Each user who changes the handle must occur exactly once in this description.

Example

Input

5
Misha ILoveCodeforces
Vasya Petrov
Petrov VasyaPetrov123
ILoveCodeforces MikeMirzayanov
Petya Ivanov

Output

3
Petya Ivanov
Misha MikeMirzayanov
Vasya VasyaPetrov123

#include <iostream>
#include <map>
#include <cstring>
#include <vector>
#include <set>
using namespace std;
map<string,string> mp;
set<string> s;
vector<string> v;
int main()
{
    int q, ans = 0;
    cin >> q;
    string ss,ss1;
    while(q--){
        cin >> ss >> ss1;
        s.insert(ss1);
        if(!s.count(ss)) {
            ans ++;
            v.push_back(ss);
        }
        mp[ss] = ss1;
    }

    cout << ans << endl;
    for(int i = 0; i < v.size(); i++){
        string sss = v[i];
        while(mp.count(mp[sss])) sss = mp[sss];
        cout << v[i] << " " << mp[sss] << endl;
    }
    return 0;
}

What Are You Talking About

Ignatius is so lucky that he met a Martian yesterday. But he didn't know the language the Martians use. The Martian gives him a history book of Mars and a dictionary when it leaves. Now Ignatius want to translate the history book into English. Can you help him? 
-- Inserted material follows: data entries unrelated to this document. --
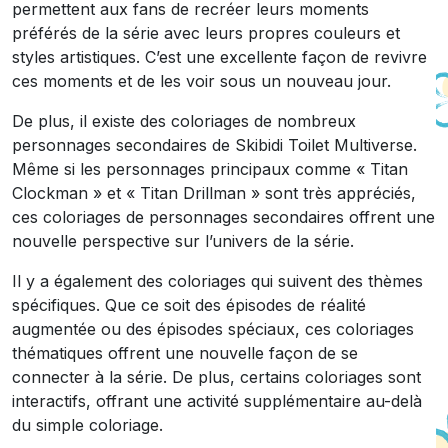
permettent aux fans de recréer leurs moments
préférés de la série avec leurs propres couleurs et
styles artistiques. C’est une excellente façon de revivre
ces moments et de les voir sous un nouveau jour.
De plus, il existe des coloriages de nombreux
personnages secondaires de Skibidi Toilet Multiverse.
Même si les personnages principaux comme « Titan
Clockman » et « Titan Drillman » sont très appréciés,
ces coloriages de personnages secondaires offrent une
nouvelle perspective sur l’univers de la série.
Il y a également des coloriages qui suivent des thèmes
spécifiques. Que ce soit des épisodes de réalité
augmentée ou des épisodes spéciaux, ces coloriages
thématiques offrent une nouvelle façon de se
connecter à la série. De plus, certains coloriages sont
interactifs, offrant une activité supplémentaire au-delà
du simple coloriage.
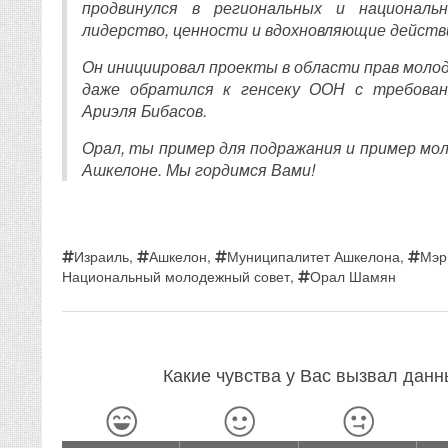
продвинулся в региональных и националь
лидерство, ценности и вдохновляющие действ
Он инициировал проекты в области прав молод
даже обратился к генсеку ООН с требова
Ариэля Бибасов.
Орал, ты пример для подражания и пример мо
Ашкелоне. Мы гордимся Вами!
Израиль
,
Ашкелон
,
Муниципалитет Ашкелона
,
Мэр
Национальный молодежный совет
,
Орал Шамян
Какие чувства у Вас вызвал дан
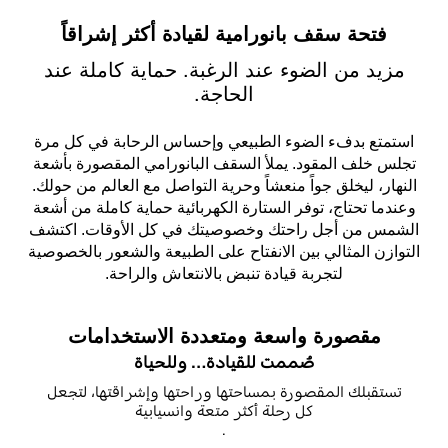
فتحة سقف بانورامية لقيادة أكثر إشراقاً
مزيد من الضوء عند الرغبة. حماية كاملة عند
الحاجة.
استمتع بدفء الضوء الطبيعي وإحساس الرحابة في كل مرة
تجلس خلف المقود. يملأ السقف البانورامي المقصورة بأشعة
النهار، ليخلق جواً منعشاً وحرية التواصل مع العالم من حولك.
وعندما تحتاج، توفر الستارة الكهربائية حماية كاملة من أشعة
الشمس من أجل راحتك وخصوصيتك في كل الأوقات. اكتشف
التوازن المثالي بين الانفتاح على الطبيعة والشعور بالخصوصية
لتجربة قيادة تنبض بالانتعاش والراحة
.
مقصورة واسعة ومتعددة الاستخدامات
صُممت للقيادة… وللحياة
تستقبلك المقصورة بمساحتها وراحتها وإشراقتها، لتجعل
كل رحلة أكثر متعة وانسيابية
.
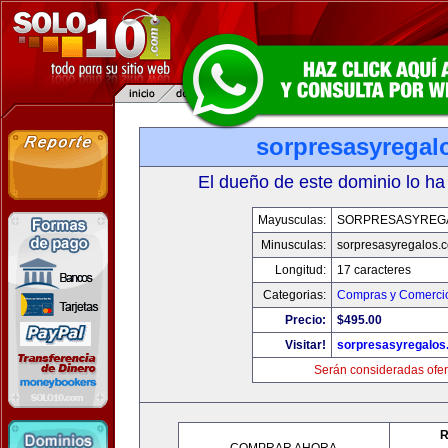
sorpresasyregal
El dueño de este dominio lo ha
Mayusculas:
SORPRESASYREG
Minusculas:
sorpresasyregalos.
Longitud:
17 caracteres
Categorias:
Compras y Comercio
Precio:
$495.00
Visitar!
sorpresasyregalos
Serán consideradas ofer
R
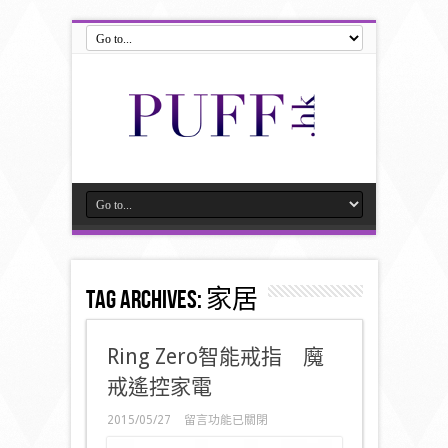
Tag Archives:
家居
Ring Zero智能戒指 魔
戒遙控家電
在
2015/05/27
留言功能已關閉
〈Ring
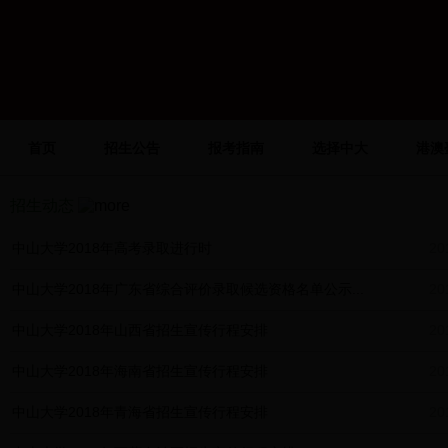
首页
招生公告
报考指南
选择中大
港澳
招生动态
中山大学2018年高考录取进行时
20
中山大学2018年广东省综合评价录取候选资格名单公示...
20
中山大学2018年山西省招生宣传行程安排
20
中山大学2018年海南省招生宣传行程安排
20
中山大学2018年青海省招生宣传行程安排
20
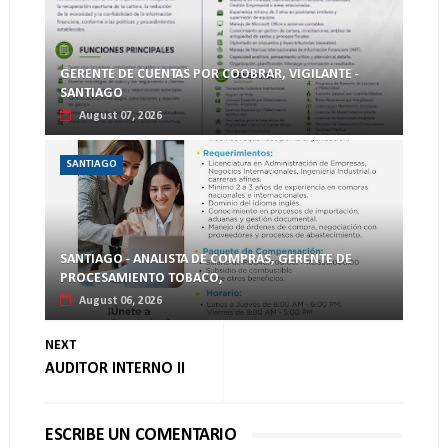
GERENTE DE CUENTAS POR COOBRAR, VIGILANTE -
SANTIAGO
August 07, 2026
SANTIAGO
SANTIAGO - ANALISTA DE COMPRAS, GERENTE DE
PROCESAMIENTO TOBACO,
August 06, 2026
NEXT
AUDITOR INTERNO II
ESCRIBE UN COMENTARIO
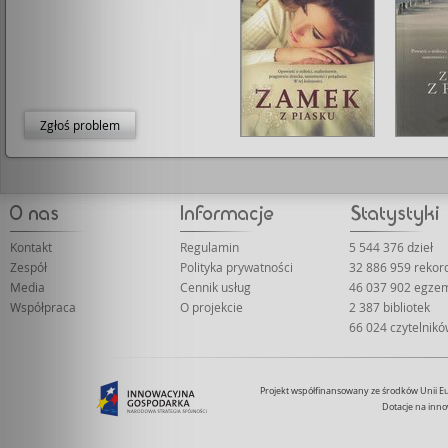
Zgłoś problem
Kontakt
Regulamin
5 544 376 dzieł
Zespół
Polityka prywatności
32 886 959 reko
Media
Cennik usług
46 037 902 egze
Współpraca
O projekcie
2 387 bibliotek
66 024 czytelnik
Projekt współfinansowany ze środków Unii 
Dotacje na inno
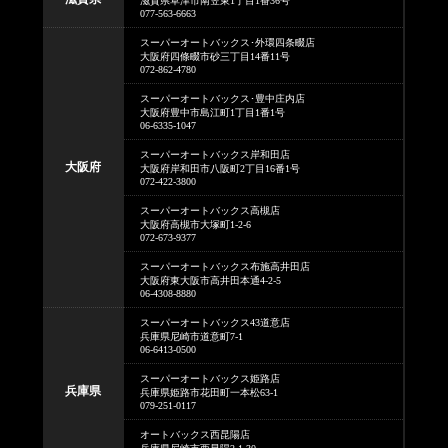
滋賀県草津市南笠東1丁目1番36号
077-563-6663
スーパーオートバックス･外環四条畷店
大阪府四條畷市砂三丁目14番11号
072-862-4780
スーパーオートバックス･豊中庄内店
大阪府豊中市島江町1丁目1番1号
06-6335-1047
スーパーオートバックス岸和田店
大阪府
大阪府岸和田市八阪町2丁目16番1号
072-422-3800
スーパーオートバックス高槻店
大阪府高槻市大塚町1-2-6
072-673-9377
スーパーオートバックス布施高井田店
大阪府東大阪市高井田本通4-2-5
06-4308-8880
スーパーオートバックス43道意店
兵庫県尼崎市道意町7-1
06-6413-0500
スーパーオートバックス姫路店
兵庫県
兵庫県姫路市花田町一本松63-1
079-251-0117
オートバックス西昆陽店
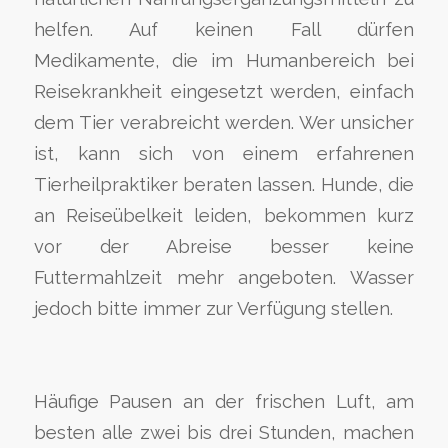
helfen. Auf keinen Fall dürfen
Medikamente, die im Humanbereich bei
Reisekrankheit eingesetzt werden, einfach
dem Tier verabreicht werden. Wer unsicher
ist, kann sich von einem erfahrenen
Tierheilpraktiker beraten lassen. Hunde, die
an Reiseübelkeit leiden, bekommen kurz
vor der Abreise besser keine
Futtermahlzeit mehr angeboten. Wasser
jedoch bitte immer zur Verfügung stellen.
Häufige Pausen an der frischen Luft, am
besten alle zwei bis drei Stunden, machen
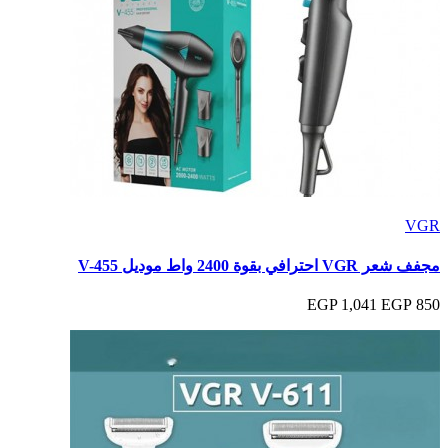
VGR
مجفف شعر VGR احترافي بقوة 2400 واط موديل V-455
1,041 EGP
850 EGP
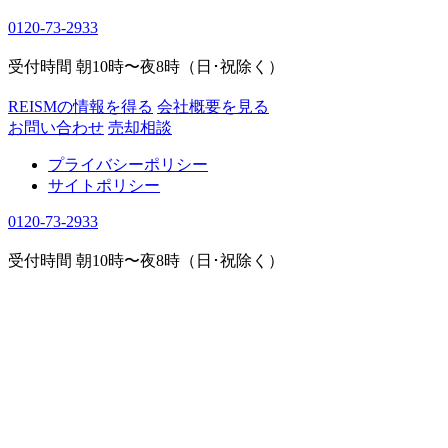
0120-73-2933
受付時間 朝10時〜夜8時（日･祝除く）
REISMの情報を得る
会社概要を見る
お問い合わせ
売却相談
プライバシーポリシー
サイトポリシー
0120-73-2933
受付時間 朝10時〜夜8時（日･祝除く）
COLUMN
InputThe problem has only one test case, the test case consists of two parts, the dictionary part and the book part. The dictionary part starts with a single line contains a string "START", this string should be ignored, then some lines follow, each line contains two strings, the first one is a word in English, the second one is the corresponding word in Martian's language. A line with a single string "END" indicates the end of the directory part, and this string should be ignored. The book part starts with a single line contains a string "START", this string should be ignored, then an article written in Martian's language. You should translate the article into English with the dictionary. If you find the word in the dictionary you should translate it and write the new word into your translation, if you can't find the word in the dictionary you do not have to translate it, and just copy the old word to your translation. Space(' '), tab(' '), enter(' ') and all the punctuation should not be translated. A line with a single string "END" indicates the end of the book part, and that's also the end of the input. All the words are in the lowercase, and each word will contain at most 10 characters, and each line will contain at most 3000 characters. 
OutputIn this problem, you have to output the translation of the history book. 
Sample Input

START
from fiwo
hello difh
mars riwosf
earth fnnvk
like fiiwj
END
START
difh, i'm fiwo riwosf.
i fiiwj fnnvk!
END

Sample Output

hello, i'm from mars.
i like earth!

#include <iostream>
#include <map>
#include <cstdio>
#include <cstring>
using namespace std;
map<string,string> mp;
string s,ss;
int main()
{
    cin >> s;
    while(cin>>s){
        if(s == "END")
            break;
        cin>>ss;
        mp[ss] = s;
    }
    //cout << mp["difh"] << endl;
    cin>>s;
    getline(cin,s);
    while(getline(cin,s)){
        ss = "";
        if(s == "END")
            break;
        ss = "";
        for(int i = 0; i < s.size(); i++){
            if(islower(s[i])){
                ss+=s[i];
            }else{
                if(mp.find(ss)!=mp.end()){
                    cout << mp[ss];
                }
                else cout << ss;
                ss = "";
                cout << s[i];
            }
        }
        cout << endl;
    }
    return 0;
}

SPY

The National Intelligence Council of X Nation receives a piece of credible information that Nation Y will send spies to steal Nation X’s confidential paper. So the commander of The National Intelligence Council take measures immediately, he will investigate people who will come into NationX. At the same time, there are two List in the Commander’s hand, one is full of spies that Nation Y will send to Nation X, and the other one is full of spies that Nation X has sent to Nation Y before. There may be some overlaps of the two list. Because the spy may act two roles at the same time, which means that he may be the one that is sent from Nation X to Nation Y, we just call this type a “dual-spy”. So Nation Y may send “dual_spy” back to Nation X, and it is obvious now that it is good for Nation X, because “dual_spy” may bring back NationY’s confidential paper without worrying to be detention by NationY’s frontier So the commander decides to seize those that are sent by NationY, and let the ordinary people and the “dual_spy” in at the same time .So can you decide a list that should be caught by the Commander? 
A:the list contains that will come to the NationX’s frontier. 
B:the list contains spies that will be sent by Nation Y. 
C:the list contains spies that were sent to NationY before. 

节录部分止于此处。